38 Thou art Peter &c. As St. Peter, by divine revelation, here made a solemn profession of his faith of the divinity of Christ, so in recompense of this faith and profession, our Lord here declares to him the dignity to which He is pleased to raise him: viz., that he, to whom He had already given the name of Peter, signifying a rock (St. John i. 42), should be a rock indeed, of invincible strength, for the support of the building of the Church; in which building he should be, next to Christ himself, the chief foundation stone, in quality of chief pastor, ruler, and governor; and should have accordingly all fulness of ecclesiastical power, signified by the keys of the kingdom of heaven. Upon this rock, &c. The words of Christ to Peter, spoken in the vulgar (Syro-Chaldaic) language of the Jews, which our Lord made use of, were the same as if He had said in English: Thou art a rock (Kepa), and upon this rock I will build my Church. So that, by the plain course of the words, Peter is here declared to be the rock upon which the Church was to be built: Christ himself being both the principal foundation and founder of the same. Where also note, that Christ, by building His house, that is, His Church, upon a rock, has thereby secured it against all storms and floods, like the wise builder (St. Matthew vii. 24, 25). The gates of hell, &c. That is, the powers of darkness, and whatever Satan can do, either by himself or his agents. For as the Church is here likened to a house or fortress, built on a rock, so the adverse powers are likened to a contrary house or fortress, the gates of which, i.e., the whole strength, and all the efforts it can make, will never be able to prevail over the City or Church of Christ. By this promise we are fully assured, that neither idolatry, heresy, nor any pernicious error whatsoever, shall at any time prevail over the Church of Christ.’ - Foot-note in Douay Bible on these passages.
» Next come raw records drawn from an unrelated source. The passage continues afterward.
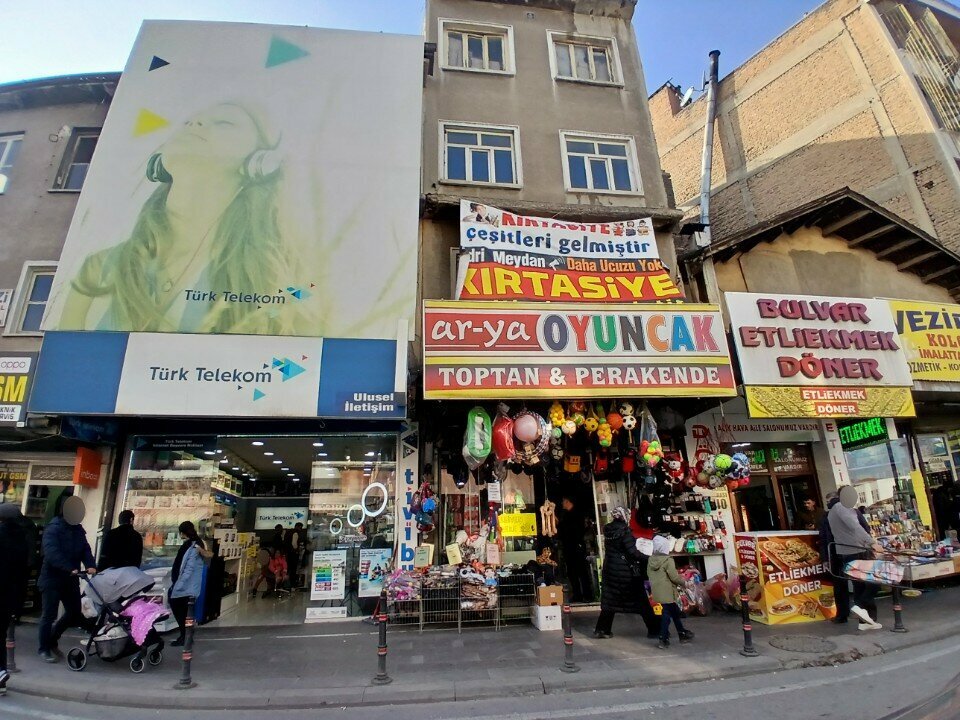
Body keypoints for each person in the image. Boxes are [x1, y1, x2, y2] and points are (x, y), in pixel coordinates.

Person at [57, 103, 310, 336]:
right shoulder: (98, 268)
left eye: (224, 123)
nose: (194, 124)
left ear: (261, 161)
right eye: (188, 121)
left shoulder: (281, 278)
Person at [38, 496, 96, 663]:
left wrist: (90, 564)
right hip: (52, 578)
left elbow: (85, 549)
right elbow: (51, 553)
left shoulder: (78, 529)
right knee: (48, 615)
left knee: (73, 611)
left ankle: (53, 639)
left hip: (71, 578)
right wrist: (68, 567)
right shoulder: (53, 528)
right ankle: (44, 648)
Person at [593, 507, 658, 639]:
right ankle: (655, 629)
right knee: (642, 601)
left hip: (610, 569)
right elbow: (632, 552)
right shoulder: (625, 531)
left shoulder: (608, 530)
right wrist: (649, 558)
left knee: (610, 601)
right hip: (625, 572)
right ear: (625, 516)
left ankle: (602, 629)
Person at [828, 486, 884, 631]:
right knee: (874, 581)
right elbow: (855, 527)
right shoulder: (842, 507)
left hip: (846, 551)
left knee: (859, 585)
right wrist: (872, 543)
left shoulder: (833, 511)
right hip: (857, 550)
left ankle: (866, 621)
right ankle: (861, 607)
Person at [0, 504, 28, 694]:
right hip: (10, 596)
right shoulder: (22, 540)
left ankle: (1, 672)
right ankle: (1, 677)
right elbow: (22, 572)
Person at [648, 535, 694, 649]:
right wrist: (685, 583)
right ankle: (663, 638)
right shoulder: (668, 560)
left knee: (674, 611)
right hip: (667, 590)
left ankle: (682, 633)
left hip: (657, 589)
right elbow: (674, 577)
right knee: (667, 614)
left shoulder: (651, 560)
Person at [168, 521, 207, 647]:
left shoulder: (193, 545)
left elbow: (188, 568)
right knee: (186, 612)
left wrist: (179, 584)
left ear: (183, 532)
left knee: (181, 610)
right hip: (186, 585)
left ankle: (185, 636)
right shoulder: (195, 543)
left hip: (185, 586)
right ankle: (186, 636)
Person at [557, 496, 590, 603]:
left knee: (579, 572)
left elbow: (567, 531)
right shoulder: (569, 515)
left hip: (575, 547)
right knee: (575, 572)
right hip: (572, 547)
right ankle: (581, 595)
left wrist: (559, 525)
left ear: (567, 501)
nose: (562, 504)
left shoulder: (574, 515)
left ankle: (584, 595)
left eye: (563, 501)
39 Though I do not fully agree with the opinion of the correspondent of the ‘Watchman’ I beg leave to defer from this inference of the Reader, on account of the fact that Syriac has never been an influential or prevailing language of India as had been Greek in Rome and Alexandria &c. For it should be remembered that, in those places Greek was the literary and scientific language of the schools.
Publisher.
40 The assertion could at best prove that India was under the jurisdiction of the ecclesiastical territory or province of Persia, which may be from a deficit of the Indian prelates after the Apostolic age: but that the liturgy of India was in Syriac is not a necessary sequel. P.
41 When speaking of a local liturgical language it does not mean an independent or separate Church, but there is only question of a separate Rite. P.